*The task:* Go through the following data and transcribe exactly the stretch of lines from the one holding "v1 = C1/λ1 = (C + Vo)/((C – ½ at)/v) > v" to the one holding "C. Redshift", both included.

Given information Block Start

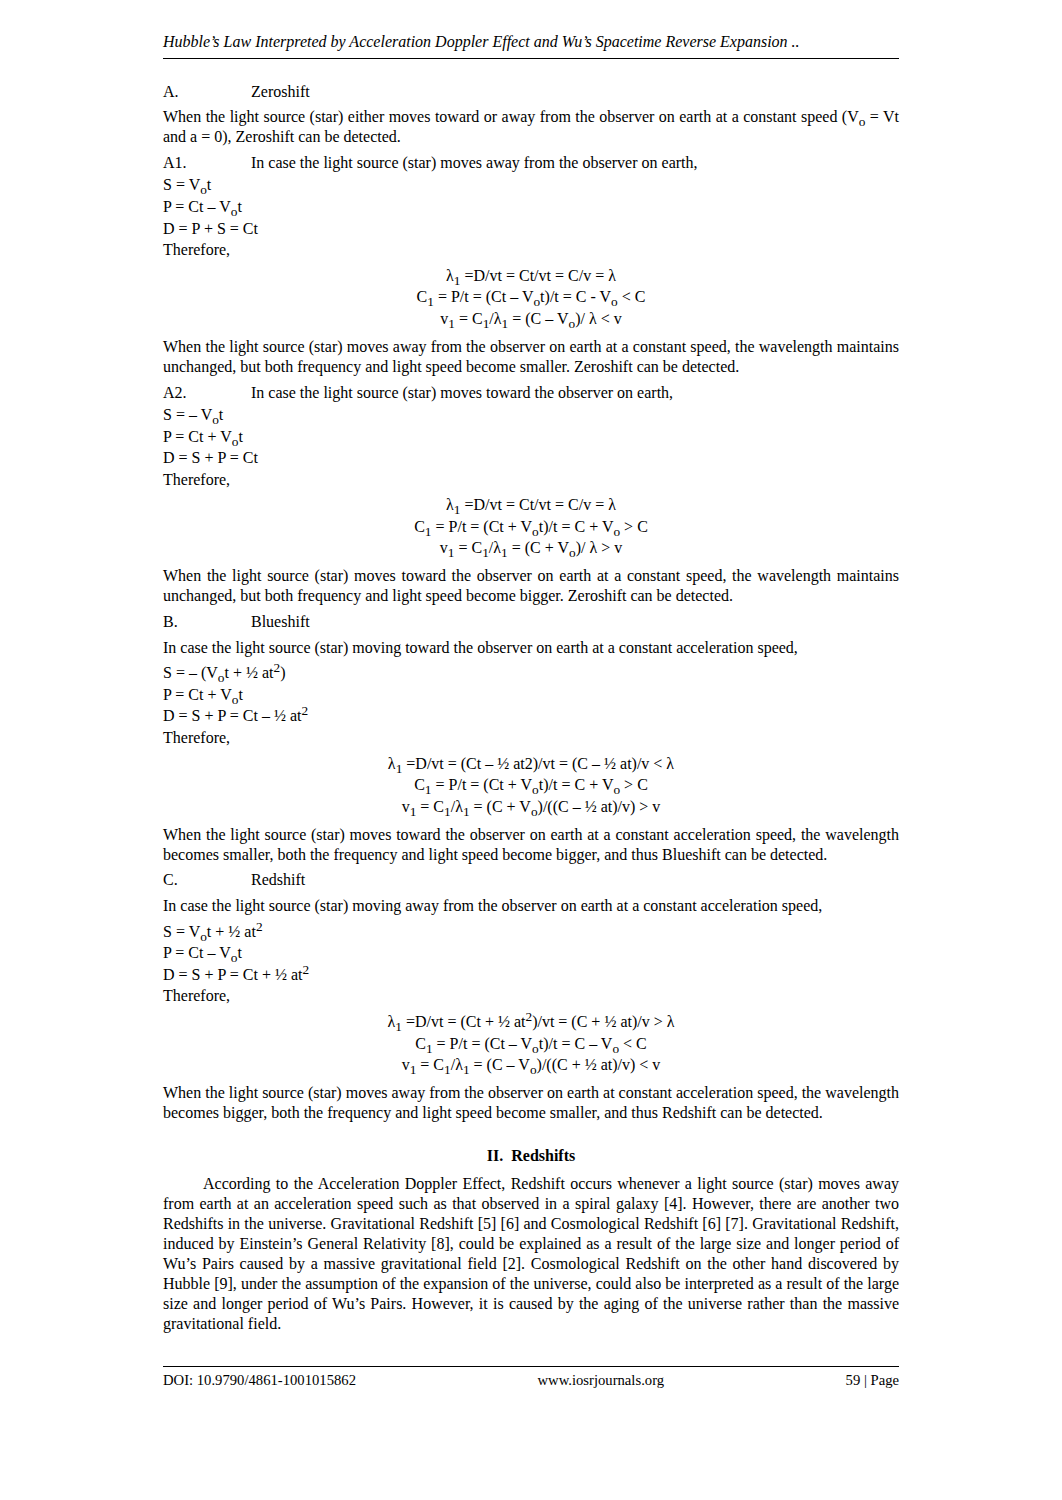Hubble’s Law Interpreted by Acceleration Doppler Effect and Wu’s Spacetime Reverse Expansion ..
A. Zeroshift
When the light source (star) either moves toward or away from the observer on earth at a constant speed (Vo = Vt and a = 0), Zeroshift can be detected.
A1. In case the light source (star) moves away from the observer on earth,
S = Vot
P = Ct – Vot
D = P + S = Ct
Therefore,
λ1 =D/vt = Ct/vt = C/v = λ
C1 = P/t = (Ct – Vot)/t = C - Vo < C
v1 = C1/λ1 = (C – Vo)/ λ < v
When the light source (star) moves away from the observer on earth at a constant speed, the wavelength maintains unchanged, but both frequency and light speed become smaller. Zeroshift can be detected.
A2. In case the light source (star) moves toward the observer on earth,
S = – Vot
P = Ct + Vot
D = S + P = Ct
Therefore,
λ1 =D/vt = Ct/vt = C/v = λ
C1 = P/t = (Ct + Vot)/t = C + Vo > C
v1 = C1/λ1 = (C + Vo)/ λ > v
When the light source (star) moves toward the observer on earth at a constant speed, the wavelength maintains unchanged, but both frequency and light speed become bigger. Zeroshift can be detected.
B. Blueshift
In case the light source (star) moving toward the observer on earth at a constant acceleration speed,
S = – (Vot + ½ at2)
P = Ct + Vot
D = S + P = Ct – ½ at2
Therefore,
λ1 =D/vt = (Ct – ½ at2)/vt = (C – ½ at)/v < λ
C1 = P/t = (Ct + Vot)/t = C + Vo > C
v1 = C1/λ1 = (C + Vo)/((C – ½ at)/v) > v
When the light source (star) moves toward the observer on earth at a constant acceleration speed, the wavelength becomes smaller, both the frequency and light speed become bigger, and thus Blueshift can be detected.
C. Redshift
In case the light source (star) moving away from the observer on earth at a constant acceleration speed,
S = Vot + ½ at2
P = Ct – Vot
D = S + P = Ct + ½ at2
Therefore,
λ1 =D/vt = (Ct + ½ at2)/vt = (C + ½ at)/v > λ
C1 = P/t = (Ct – Vot)/t = C – Vo < C
v1 = C1/λ1 = (C – Vo)/((C + ½ at)/v) < v
When the light source (star) moves away from the observer on earth at constant acceleration speed, the wavelength becomes bigger, both the frequency and light speed become smaller, and thus Redshift can be detected.
II. Redshifts
According to the Acceleration Doppler Effect, Redshift occurs whenever a light source (star) moves away from earth at an acceleration speed such as that observed in a spiral galaxy [4]. However, there are another two Redshifts in the universe. Gravitational Redshift [5] [6] and Cosmological Redshift [6] [7]. Gravitational Redshift, induced by Einstein’s General Relativity [8], could be explained as a result of the large size and longer period of Wu’s Pairs caused by a massive gravitational field [2]. Cosmological Redshift on the other hand discovered by Hubble [9], under the assumption of the expansion of the universe, could also be interpreted as a result of the large size and longer period of Wu’s Pairs. However, it is caused by the aging of the universe rather than the massive gravitational field.
DOI: 10.9790/4861-1001015862 www.iosrjournals.org 59 | Page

Given information Block End

*Exercise result:*
v1 = C1/λ1 = (C + Vo)/((C – ½ at)/v) > v
When the light source (star) moves toward the observer on earth at a constant acceleration speed, the wavelength becomes smaller, both the frequency and light speed become bigger, and thus Blueshift can be detected.
C. Redshift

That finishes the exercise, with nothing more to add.